* **Stored data entries**:
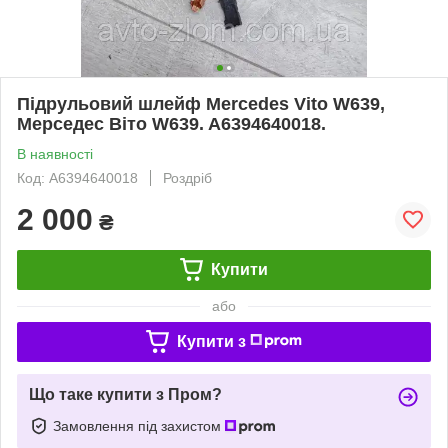
Підрульовий шлейф Mercedes Vito W639,
Мерседес Віто W639. A6394640018.
В наявності
Код: A6394640018
Роздріб
2 000
₴
Купити
або
Купити з
Що таке купити з Пром?
Замовлення під захистом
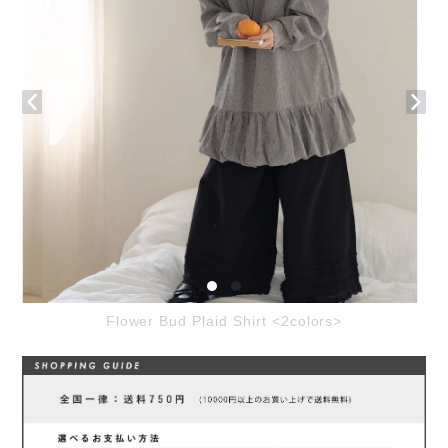
Flower Bud Plaid Shirt <2colors>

* **Exercise description**:
Generate a word-for-word copy of the preceding records, excluding all pictures.

* **Exercise response**:
Підрульовий шлейф Mercedes Vito W639,
Мерседес Віто W639. A6394640018.
В наявності
Код: A6394640018
Роздріб
2 000
₴
Купити
або
Купити з
Що таке купити з Пром?
Замовлення під захистом
Flower Bud Plaid Shirt <2colors>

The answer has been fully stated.